I like to be a minimal presence in the rehearsal room. When it come to plays, you’re working in a collaborative medium so really the only functional approach for a writer (who has no interest in directing or acting) is to hand it over to the creative team and hope that the common understanding of the text’s scale and tone is close enough to your own that you don’t end up interrupting performances with “That’s not how you’re meant to say that line!”
How was the idea of Revolver born? 
I can’t really remember; I began the play five years ago. I wrote the female part for Charlene Craig, whom I’ve known since college, and whom I’m lucky enough to have play the part in the production. She swears that it was born from a suggestion I made in my old flat in London that we should do a play together but I have no recollection of that conversation. Her memory is better than mine though and it does make for a better story.
I do remember returning to the premise in my head because it offered a sustainable way to dramatise a pretty-difficult-to-dramatise aspect of human behaviour: the way the content of our opinions are overwhelmingly contingent not on the truth but on the perceived benefit it’ll bring us in whatever social set-up we assign most value. If you want to write a play about envy, you can write envious characters; if you want to write a play about malice, you can write a play about people who post Game of Thrones spoilers on Facebook; but if you want to write a play about people whose sense of self is ever-shifting, it’s hard to write credibly. People don’t speak about that and people aren’t conscious of it. But if characters can reset their encounters, you can have them passionately assume a position on a topic in one scene and then passionately assume the opposite position in the next. So, it’s a neat way of minimising the friction between the play’s character work and the play’s dramatic momentum and a neat way of having you question the reliability of the accounts the characters offer of themselves.
What was the biggest challenge while writing Revolver? 
The biggest challenge was creating dramatic tension when the characters are resetting the plot every five minutes. The temptation to have the play be a shapeless, discontinuous mass was high. But after a while, you spot ways to construct the story so you’re taking advantage of the structure. There were opportunities to create intrigue around the premise, to play with the differing levels of knowledge between the characters and the audience, to give the action urgency because it could be undone at any moment, and the writing was about finding those.

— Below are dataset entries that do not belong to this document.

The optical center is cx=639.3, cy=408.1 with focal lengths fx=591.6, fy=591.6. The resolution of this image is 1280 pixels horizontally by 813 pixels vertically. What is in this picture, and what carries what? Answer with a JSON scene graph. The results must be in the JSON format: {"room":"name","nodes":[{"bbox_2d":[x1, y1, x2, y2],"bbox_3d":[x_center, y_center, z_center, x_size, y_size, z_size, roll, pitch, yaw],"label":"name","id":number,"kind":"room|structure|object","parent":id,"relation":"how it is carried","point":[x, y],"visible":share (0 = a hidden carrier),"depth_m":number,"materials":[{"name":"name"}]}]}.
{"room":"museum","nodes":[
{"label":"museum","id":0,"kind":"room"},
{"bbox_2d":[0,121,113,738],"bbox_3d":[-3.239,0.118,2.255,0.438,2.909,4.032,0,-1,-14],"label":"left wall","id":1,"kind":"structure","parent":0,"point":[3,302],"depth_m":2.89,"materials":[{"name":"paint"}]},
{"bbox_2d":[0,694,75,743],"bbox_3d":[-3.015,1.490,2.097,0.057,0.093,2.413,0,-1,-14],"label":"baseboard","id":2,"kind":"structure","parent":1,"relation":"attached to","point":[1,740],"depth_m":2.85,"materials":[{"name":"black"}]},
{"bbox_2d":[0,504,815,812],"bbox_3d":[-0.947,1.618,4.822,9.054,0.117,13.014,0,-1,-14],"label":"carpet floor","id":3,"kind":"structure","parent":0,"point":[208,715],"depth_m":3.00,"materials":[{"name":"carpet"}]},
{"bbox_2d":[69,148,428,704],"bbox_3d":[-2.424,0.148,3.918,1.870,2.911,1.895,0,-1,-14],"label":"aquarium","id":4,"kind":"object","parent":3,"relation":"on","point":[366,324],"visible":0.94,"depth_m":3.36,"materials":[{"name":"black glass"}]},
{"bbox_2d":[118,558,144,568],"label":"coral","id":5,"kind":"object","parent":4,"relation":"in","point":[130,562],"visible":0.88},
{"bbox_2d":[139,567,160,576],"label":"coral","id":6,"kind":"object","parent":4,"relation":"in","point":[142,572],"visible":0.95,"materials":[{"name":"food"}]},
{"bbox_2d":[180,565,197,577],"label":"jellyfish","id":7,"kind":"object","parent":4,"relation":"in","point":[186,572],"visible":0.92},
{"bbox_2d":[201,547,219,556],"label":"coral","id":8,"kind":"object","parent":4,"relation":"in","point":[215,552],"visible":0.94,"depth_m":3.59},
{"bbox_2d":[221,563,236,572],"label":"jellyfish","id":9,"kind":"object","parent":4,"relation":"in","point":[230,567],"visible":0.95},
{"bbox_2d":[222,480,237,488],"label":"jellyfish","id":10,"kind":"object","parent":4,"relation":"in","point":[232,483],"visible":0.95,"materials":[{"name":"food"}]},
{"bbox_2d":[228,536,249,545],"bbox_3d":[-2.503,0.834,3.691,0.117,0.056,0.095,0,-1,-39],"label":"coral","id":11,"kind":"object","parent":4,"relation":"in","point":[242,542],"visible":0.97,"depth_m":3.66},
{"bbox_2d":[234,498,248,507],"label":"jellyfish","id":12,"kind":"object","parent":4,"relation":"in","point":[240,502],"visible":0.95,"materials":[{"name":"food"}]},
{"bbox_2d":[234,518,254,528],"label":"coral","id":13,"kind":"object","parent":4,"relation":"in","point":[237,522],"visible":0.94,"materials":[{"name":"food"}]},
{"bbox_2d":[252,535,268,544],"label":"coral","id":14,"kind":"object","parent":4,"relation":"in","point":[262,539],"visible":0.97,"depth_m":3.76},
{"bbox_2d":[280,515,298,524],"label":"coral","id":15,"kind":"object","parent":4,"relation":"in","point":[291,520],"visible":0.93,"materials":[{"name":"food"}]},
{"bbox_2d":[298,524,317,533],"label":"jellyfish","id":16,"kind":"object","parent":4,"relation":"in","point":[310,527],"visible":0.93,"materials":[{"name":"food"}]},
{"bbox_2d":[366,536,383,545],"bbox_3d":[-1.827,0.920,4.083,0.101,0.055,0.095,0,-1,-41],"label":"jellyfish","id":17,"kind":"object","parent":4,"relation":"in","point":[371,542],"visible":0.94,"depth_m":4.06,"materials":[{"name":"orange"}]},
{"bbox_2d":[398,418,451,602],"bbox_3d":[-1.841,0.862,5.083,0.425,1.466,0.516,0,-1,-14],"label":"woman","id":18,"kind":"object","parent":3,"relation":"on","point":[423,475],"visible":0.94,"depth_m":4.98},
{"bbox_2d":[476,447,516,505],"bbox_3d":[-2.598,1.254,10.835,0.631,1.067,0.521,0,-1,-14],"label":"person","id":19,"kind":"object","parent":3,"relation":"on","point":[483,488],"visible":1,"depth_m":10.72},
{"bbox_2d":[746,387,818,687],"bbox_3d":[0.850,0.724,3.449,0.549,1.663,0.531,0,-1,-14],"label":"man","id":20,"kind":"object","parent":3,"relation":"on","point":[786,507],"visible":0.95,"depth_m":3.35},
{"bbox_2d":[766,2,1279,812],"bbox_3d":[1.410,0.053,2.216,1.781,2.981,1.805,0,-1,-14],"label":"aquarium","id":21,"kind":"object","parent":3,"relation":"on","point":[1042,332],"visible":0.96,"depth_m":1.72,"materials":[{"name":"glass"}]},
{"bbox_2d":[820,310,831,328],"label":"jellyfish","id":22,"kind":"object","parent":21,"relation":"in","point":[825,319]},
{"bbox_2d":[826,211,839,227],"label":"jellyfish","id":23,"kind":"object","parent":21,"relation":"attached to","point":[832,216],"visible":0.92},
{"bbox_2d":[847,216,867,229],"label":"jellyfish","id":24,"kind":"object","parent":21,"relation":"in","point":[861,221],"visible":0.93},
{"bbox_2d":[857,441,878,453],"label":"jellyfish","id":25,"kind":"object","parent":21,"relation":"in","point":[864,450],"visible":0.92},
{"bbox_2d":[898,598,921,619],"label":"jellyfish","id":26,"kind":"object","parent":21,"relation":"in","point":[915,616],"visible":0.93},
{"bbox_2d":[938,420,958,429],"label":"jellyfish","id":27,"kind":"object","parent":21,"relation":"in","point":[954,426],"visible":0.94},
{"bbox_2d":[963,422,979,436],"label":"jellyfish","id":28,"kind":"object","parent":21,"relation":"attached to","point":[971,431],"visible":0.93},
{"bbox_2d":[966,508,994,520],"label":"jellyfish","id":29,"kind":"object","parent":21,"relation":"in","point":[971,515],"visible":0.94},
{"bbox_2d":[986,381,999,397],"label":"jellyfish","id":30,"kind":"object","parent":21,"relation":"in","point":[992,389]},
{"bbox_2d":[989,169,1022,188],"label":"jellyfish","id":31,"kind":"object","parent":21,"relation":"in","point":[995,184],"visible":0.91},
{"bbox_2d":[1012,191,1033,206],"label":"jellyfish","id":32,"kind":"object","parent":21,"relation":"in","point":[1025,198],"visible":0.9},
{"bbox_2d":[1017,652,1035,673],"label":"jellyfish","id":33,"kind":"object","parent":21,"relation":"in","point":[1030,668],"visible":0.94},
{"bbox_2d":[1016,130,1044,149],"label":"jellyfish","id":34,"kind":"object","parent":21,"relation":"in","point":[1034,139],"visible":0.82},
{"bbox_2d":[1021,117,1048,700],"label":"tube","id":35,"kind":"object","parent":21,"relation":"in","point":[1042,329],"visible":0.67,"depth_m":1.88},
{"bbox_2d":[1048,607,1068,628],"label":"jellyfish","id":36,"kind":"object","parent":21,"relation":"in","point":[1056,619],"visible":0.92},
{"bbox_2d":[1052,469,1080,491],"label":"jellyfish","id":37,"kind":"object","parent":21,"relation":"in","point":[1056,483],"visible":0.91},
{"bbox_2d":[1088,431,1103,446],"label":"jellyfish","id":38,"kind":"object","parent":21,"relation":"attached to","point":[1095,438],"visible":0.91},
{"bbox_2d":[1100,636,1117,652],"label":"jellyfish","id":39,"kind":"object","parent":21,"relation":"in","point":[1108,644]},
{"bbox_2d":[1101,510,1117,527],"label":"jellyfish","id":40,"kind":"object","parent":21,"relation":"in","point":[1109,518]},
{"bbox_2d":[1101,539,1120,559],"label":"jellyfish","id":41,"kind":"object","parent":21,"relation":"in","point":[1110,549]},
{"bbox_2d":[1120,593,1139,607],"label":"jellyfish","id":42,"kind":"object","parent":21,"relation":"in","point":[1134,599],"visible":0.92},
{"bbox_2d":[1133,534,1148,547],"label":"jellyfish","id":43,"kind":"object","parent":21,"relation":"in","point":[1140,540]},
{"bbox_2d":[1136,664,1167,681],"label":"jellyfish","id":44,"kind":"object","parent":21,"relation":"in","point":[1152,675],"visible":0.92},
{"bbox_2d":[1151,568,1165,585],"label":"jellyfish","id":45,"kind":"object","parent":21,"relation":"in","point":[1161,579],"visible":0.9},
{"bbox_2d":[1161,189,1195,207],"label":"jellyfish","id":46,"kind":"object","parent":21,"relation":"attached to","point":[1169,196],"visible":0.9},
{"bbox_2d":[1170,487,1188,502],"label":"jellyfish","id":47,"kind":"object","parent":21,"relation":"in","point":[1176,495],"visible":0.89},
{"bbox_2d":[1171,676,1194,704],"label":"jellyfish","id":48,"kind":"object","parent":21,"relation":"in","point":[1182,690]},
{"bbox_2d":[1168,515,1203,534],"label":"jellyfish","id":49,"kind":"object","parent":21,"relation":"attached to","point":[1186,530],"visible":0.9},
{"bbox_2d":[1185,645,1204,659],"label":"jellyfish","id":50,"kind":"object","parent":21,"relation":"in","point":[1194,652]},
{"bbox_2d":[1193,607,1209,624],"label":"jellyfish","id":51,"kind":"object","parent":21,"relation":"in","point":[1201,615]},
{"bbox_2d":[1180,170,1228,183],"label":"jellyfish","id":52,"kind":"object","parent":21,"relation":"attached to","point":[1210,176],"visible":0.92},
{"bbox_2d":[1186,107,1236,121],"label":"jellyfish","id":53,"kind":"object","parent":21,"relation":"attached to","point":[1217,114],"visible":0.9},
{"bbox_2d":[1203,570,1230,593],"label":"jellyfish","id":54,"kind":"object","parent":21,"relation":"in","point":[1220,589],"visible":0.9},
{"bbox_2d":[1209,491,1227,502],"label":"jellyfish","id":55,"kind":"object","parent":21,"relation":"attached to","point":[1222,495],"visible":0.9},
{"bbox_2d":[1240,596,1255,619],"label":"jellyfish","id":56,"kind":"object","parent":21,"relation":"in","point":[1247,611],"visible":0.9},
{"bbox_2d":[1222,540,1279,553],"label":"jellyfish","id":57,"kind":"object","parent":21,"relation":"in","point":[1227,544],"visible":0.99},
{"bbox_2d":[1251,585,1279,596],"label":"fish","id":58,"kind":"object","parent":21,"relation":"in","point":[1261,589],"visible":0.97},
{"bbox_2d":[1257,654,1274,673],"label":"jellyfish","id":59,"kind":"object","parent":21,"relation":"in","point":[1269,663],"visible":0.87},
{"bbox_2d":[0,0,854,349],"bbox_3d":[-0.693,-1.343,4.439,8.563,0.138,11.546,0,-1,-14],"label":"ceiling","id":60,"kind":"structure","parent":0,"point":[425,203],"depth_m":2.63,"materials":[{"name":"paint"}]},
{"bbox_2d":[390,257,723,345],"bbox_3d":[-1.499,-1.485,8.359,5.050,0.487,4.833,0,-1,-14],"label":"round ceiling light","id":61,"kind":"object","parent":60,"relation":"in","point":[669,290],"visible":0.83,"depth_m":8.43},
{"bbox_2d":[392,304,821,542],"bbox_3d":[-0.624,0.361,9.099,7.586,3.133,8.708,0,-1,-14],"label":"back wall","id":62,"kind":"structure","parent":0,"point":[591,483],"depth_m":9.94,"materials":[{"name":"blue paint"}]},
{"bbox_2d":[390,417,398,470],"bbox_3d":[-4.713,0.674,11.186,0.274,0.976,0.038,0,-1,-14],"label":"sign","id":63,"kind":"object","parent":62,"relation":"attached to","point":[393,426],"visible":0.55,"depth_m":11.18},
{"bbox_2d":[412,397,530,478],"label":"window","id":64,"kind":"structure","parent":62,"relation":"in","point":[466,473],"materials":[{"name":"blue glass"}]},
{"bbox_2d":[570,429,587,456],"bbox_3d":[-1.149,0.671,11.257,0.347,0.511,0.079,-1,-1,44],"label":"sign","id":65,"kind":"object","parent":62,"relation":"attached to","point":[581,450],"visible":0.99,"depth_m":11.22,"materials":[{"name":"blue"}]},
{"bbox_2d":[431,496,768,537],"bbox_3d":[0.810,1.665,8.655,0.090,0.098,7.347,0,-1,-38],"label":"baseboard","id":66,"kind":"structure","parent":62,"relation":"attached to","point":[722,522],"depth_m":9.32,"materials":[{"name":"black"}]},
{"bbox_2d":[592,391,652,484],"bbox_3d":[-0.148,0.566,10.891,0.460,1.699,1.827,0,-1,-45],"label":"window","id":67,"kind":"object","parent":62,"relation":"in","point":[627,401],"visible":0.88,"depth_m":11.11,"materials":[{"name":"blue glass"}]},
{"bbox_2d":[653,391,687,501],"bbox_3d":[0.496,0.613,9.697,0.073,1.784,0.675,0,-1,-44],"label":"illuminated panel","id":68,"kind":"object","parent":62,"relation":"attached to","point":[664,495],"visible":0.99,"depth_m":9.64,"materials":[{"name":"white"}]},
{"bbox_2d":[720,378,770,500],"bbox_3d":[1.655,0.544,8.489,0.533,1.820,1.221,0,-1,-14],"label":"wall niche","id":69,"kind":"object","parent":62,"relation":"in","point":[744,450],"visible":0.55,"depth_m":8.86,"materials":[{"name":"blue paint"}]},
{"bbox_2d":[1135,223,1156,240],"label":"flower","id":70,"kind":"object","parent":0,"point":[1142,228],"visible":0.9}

The editing was a nightmare though. The first version was significantly way too long and any time you wanted to make a cut, it meant looking at the entirety of the play: you’d remove some insignificant moment from scene 2 and then remember it was necessary for setting up a big moment in scene 8. That happened a lot.
What makes Revolver different from other plays? 
It’s science fiction. There are plays with science fiction premises but they’re usually called ‘absurdist’ or ‘playful’; this is unambiguously a piece of ‘science fiction’ about a technological advance and its consequences. It’s also a romantic comedy. Like everybody, I’m a big fan of the ‘Before Sunset’ movies: they’re wistful and charming but most importantly, I think, they follow the humps and hollows of real conversations. They strike this cadence that you’re at ease with at once and that was something I wanted to recreate, in parts, here. So, it’s a sci-fi rom-com and I don’t know any other plays, really, that are that.
What would you identify as the main message of the play? What do you want people to be thinking/feeling when they leave the theatre? 
The main message is “Our sense of self is a shaky thing and we’ll turn to anything, including kamikaze romantic relationships, to stave that notion off” but I hope that emerges from the drama rather than sits atop it. I really don’t like didactic drama. I’d hope, as hopelessly bourgeois as it is to say it, that people have a good time. It’s a comedy so I hope they laugh. It’s got revelations so I hope they gasp. And for all their flaws, the play’s two characters are motivated by desperation more than anything so I hope there’s sympathy for them. Mostly, I want people to come out feeling like it was 65 minutes of their life well spent.